The gospel asks me to live in possibility, making room for discovery, not locking down with a rigid certainty or unexamined loyalty. The gospel challenges me to live for the good of all people beyond socially constructed borders. The gospel tells me that even my enemy, religious or political opponent, is God’s child.
“We heal when we choose civil discourse instead of rancor.”
We heal when we choose civil discourse instead of rancor. We discover we can speak fearlessly and listen intently. We learn how to disagree with one’s ideas rather than assailing one’s soul.
Parker Palmer reminds us that using diminishing words is a form of violence, injuring one whom God adores. We are all safer when we work for everyone’s wholeness, not just a selected population.
With discerning faith, we can cleanse our own temple, commit to personal, social and political membership that reflects God’s countenance, God’s justice and God’s outrageous generosity toward all.
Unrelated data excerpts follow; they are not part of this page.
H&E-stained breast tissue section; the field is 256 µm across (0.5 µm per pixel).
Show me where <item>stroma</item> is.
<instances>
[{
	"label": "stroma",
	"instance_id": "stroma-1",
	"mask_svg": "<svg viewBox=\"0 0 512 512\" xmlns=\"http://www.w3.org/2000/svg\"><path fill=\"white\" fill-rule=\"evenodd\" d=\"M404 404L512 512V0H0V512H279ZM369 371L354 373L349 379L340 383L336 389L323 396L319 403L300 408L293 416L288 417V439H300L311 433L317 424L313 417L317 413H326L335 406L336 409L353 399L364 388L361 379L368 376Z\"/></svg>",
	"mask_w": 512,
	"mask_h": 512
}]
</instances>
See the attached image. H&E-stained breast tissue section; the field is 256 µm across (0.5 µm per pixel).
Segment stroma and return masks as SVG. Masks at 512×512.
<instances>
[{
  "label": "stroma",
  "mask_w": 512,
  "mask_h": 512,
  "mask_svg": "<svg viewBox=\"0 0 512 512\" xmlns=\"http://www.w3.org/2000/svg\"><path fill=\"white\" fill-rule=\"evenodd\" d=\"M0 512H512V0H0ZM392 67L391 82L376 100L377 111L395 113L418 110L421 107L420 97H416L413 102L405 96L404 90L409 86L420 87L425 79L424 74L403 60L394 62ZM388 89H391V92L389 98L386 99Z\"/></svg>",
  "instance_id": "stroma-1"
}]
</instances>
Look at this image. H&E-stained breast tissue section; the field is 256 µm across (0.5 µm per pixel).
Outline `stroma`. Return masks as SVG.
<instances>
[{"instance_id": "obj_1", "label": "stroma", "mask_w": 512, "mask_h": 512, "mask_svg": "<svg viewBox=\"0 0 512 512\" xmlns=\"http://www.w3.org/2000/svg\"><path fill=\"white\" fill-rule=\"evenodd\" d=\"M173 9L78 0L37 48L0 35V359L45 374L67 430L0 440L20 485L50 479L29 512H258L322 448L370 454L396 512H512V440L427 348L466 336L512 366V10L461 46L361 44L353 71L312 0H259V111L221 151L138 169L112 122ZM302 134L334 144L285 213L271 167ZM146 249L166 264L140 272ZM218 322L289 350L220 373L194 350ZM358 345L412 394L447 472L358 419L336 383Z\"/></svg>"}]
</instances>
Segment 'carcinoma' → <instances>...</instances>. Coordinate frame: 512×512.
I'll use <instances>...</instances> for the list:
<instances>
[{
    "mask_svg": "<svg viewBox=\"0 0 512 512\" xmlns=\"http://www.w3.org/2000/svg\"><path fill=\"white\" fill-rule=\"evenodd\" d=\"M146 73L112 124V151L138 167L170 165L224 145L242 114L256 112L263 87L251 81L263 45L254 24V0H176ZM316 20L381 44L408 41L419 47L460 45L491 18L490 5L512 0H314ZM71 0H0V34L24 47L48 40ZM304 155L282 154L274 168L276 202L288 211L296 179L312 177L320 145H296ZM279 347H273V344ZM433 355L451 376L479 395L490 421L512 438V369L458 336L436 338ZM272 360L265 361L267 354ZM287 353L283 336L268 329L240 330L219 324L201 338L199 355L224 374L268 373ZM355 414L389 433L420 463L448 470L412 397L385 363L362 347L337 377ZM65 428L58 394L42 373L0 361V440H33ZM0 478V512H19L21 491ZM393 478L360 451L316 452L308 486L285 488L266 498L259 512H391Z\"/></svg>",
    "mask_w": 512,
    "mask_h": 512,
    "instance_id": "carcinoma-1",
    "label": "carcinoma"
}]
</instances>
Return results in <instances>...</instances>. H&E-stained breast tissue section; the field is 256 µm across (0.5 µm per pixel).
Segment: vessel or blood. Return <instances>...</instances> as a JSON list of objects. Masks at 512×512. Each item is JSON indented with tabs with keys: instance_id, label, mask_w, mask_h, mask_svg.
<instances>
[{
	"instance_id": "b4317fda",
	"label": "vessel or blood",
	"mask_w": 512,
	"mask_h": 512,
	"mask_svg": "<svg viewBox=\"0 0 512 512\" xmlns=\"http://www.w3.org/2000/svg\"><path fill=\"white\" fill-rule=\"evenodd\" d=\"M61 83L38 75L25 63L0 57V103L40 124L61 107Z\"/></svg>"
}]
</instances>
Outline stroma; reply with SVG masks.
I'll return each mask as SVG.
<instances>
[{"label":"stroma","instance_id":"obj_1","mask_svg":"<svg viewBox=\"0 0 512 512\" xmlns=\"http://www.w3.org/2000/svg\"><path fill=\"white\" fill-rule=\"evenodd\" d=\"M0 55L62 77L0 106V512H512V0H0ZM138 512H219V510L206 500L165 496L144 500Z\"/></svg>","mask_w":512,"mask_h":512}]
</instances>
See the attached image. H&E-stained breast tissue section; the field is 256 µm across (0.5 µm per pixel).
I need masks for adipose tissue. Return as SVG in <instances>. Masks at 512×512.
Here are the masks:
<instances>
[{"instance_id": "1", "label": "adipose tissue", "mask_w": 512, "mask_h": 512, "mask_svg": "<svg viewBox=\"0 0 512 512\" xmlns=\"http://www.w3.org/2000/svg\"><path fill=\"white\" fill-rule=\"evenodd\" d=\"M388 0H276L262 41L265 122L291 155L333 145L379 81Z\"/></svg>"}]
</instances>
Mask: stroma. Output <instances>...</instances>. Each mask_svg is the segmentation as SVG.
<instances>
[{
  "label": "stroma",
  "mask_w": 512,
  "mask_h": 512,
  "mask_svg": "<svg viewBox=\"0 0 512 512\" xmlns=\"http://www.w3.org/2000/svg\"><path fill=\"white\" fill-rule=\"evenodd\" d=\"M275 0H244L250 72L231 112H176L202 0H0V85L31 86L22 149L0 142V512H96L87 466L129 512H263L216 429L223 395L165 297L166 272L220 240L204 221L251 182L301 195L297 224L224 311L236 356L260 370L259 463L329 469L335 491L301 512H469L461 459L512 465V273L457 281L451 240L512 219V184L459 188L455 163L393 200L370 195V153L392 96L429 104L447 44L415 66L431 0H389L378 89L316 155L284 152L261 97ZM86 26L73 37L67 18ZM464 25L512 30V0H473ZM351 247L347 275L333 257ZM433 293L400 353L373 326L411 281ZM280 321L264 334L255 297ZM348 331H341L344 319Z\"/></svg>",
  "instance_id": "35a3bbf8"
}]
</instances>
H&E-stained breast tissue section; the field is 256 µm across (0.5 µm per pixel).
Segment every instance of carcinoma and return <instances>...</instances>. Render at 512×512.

We can inventory and realign our own actions, pausing before we declare holy war on others.
Over time, we can disentangle religious and political loyalty from God’s unflappable love. Living and loving this way can make all the difference in our world.
Paula Mangum Sheridan recently retired from Whittier College as an associate professor and program director of the social work department. She is a licensed clinical social worker and supports voter accessibility and the rights of people without homes in her community.